The fans also have some things in common. The crowds that gather for shows at the Fireside Bowl or the House of Blues (the two most frequent hosts for emo in Chicago) tend to be resolutely unfashionable in a sort of anti-fashion "Revenge of the Nerds" way. And they are generally smarter, more discerning, and more sensitive than fans of pop-punk (Blink-182 or Sum 41) or nu-metal (Limp Bizkit or Linkin Park).

"I think emo is a reaction to the past few years of two things: the really saccharine, sweet, pappy pop music, or the rape-rock, college-meathead Limp Bizkits and Kid Rocks of the world," says Vagrant Records publicist Jessie Tappis. "There's an entire group of kids who were left out of popular music because of those movements, and they obviously had to go searching for something, because nothing being played on MTV or the radio was anything they could understand or relate to."

Yet much like the Seattle "grunge" scene of the early '90s, the only bands rushing to embrace the name "emo" are the ones that aren't really worth listening to.

"There is a tremendous amount of really terrible bands that have no problem calling themselves emo," says J. Robbins, a sought-after producer in the genre.
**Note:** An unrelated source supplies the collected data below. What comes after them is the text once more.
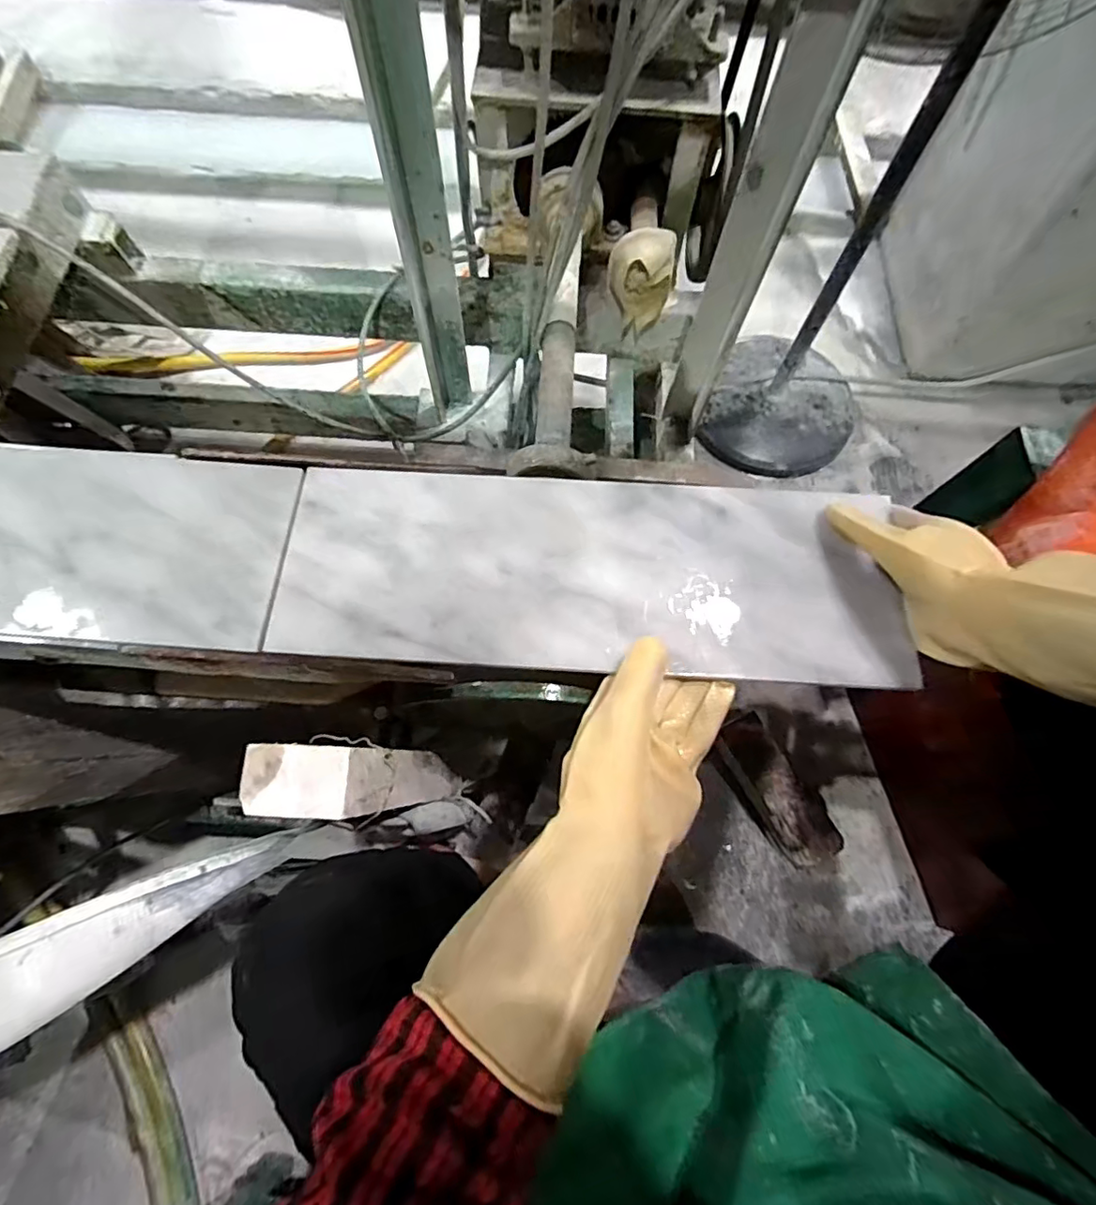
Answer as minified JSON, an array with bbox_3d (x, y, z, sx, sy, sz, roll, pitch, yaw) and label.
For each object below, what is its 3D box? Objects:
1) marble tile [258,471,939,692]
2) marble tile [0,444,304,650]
[{"bbox_3d":[0.025,-0.022,0.416,0.437,0.012,0.147,4,71,3],"label":"marble tile"},{"bbox_3d":[-0.420,-0.053,0.431,0.437,0.011,0.151,4,71,0],"label":"marble tile"}]

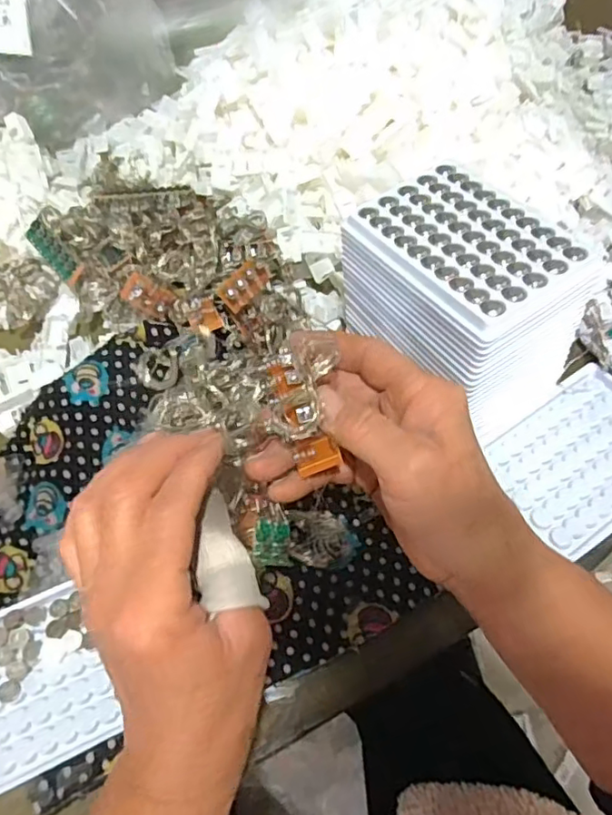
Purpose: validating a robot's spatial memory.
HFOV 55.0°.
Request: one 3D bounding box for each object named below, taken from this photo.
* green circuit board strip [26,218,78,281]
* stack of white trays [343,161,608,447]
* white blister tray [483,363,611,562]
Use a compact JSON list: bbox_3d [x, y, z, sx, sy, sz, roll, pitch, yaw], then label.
[{"bbox_3d":[-0.207,-0.128,0.481,0.021,0.006,0.064,-44,72,10],"label":"green circuit board strip"},{"bbox_3d":[0.099,-0.062,0.389,0.097,0.118,0.141,-36,61,-17],"label":"stack of white trays"},{"bbox_3d":[0.188,0.032,0.396,0.126,0.011,0.092,-32,60,-15],"label":"white blister tray"}]

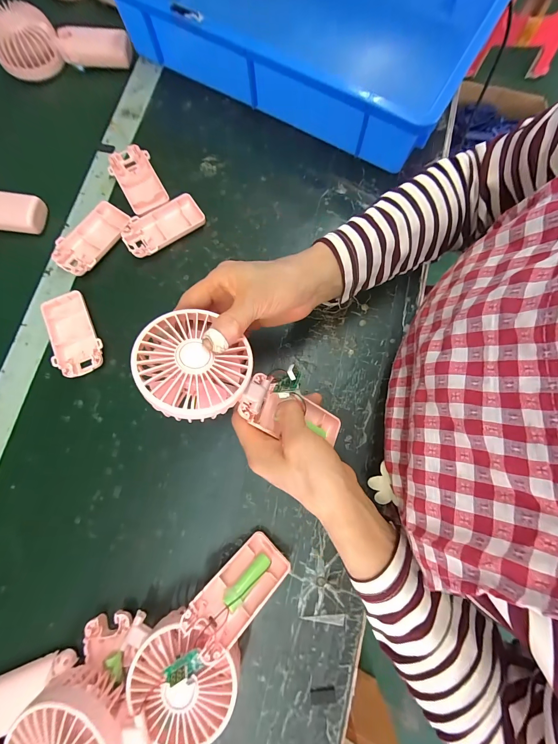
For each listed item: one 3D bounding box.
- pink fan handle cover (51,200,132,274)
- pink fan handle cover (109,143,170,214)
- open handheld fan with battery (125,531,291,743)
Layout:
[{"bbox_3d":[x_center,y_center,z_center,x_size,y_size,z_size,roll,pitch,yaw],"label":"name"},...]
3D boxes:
[{"bbox_3d":[-0.222,-0.158,0.359,0.051,0.015,0.096,32,81,6],"label":"pink fan handle cover"},{"bbox_3d":[-0.176,-0.242,0.375,0.050,0.010,0.096,-33,80,-6],"label":"pink fan handle cover"},{"bbox_3d":[-0.052,0.226,0.257,0.080,0.061,0.154,43,82,8],"label":"open handheld fan with battery"}]

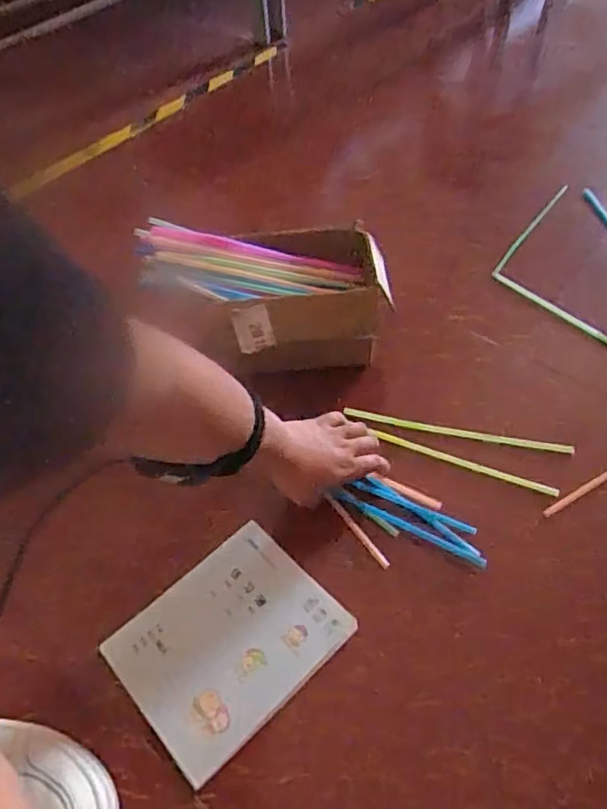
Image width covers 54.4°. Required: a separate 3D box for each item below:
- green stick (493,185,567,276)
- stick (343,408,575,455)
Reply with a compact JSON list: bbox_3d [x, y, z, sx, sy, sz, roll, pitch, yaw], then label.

But his own group, Burning Airlines, and most of the bands that he's worked with would just as soon avoid any label.

"The minute musicians are ready to put themselves in with this weird genre, there's trouble," Robbins says. "I love the idea that no one can say exactly why our stuff is quote-unquote 'good.' I love the idea that someone can say, 'Why is it good? Because I like it! It works.' That's all I really want--to be effective and affecting."

In the end, then, emo may be defined as much by what it isn't as by what it is.

"People call it emo because people need to call everything something," Tappis says. "But it's just rock 'n' roll."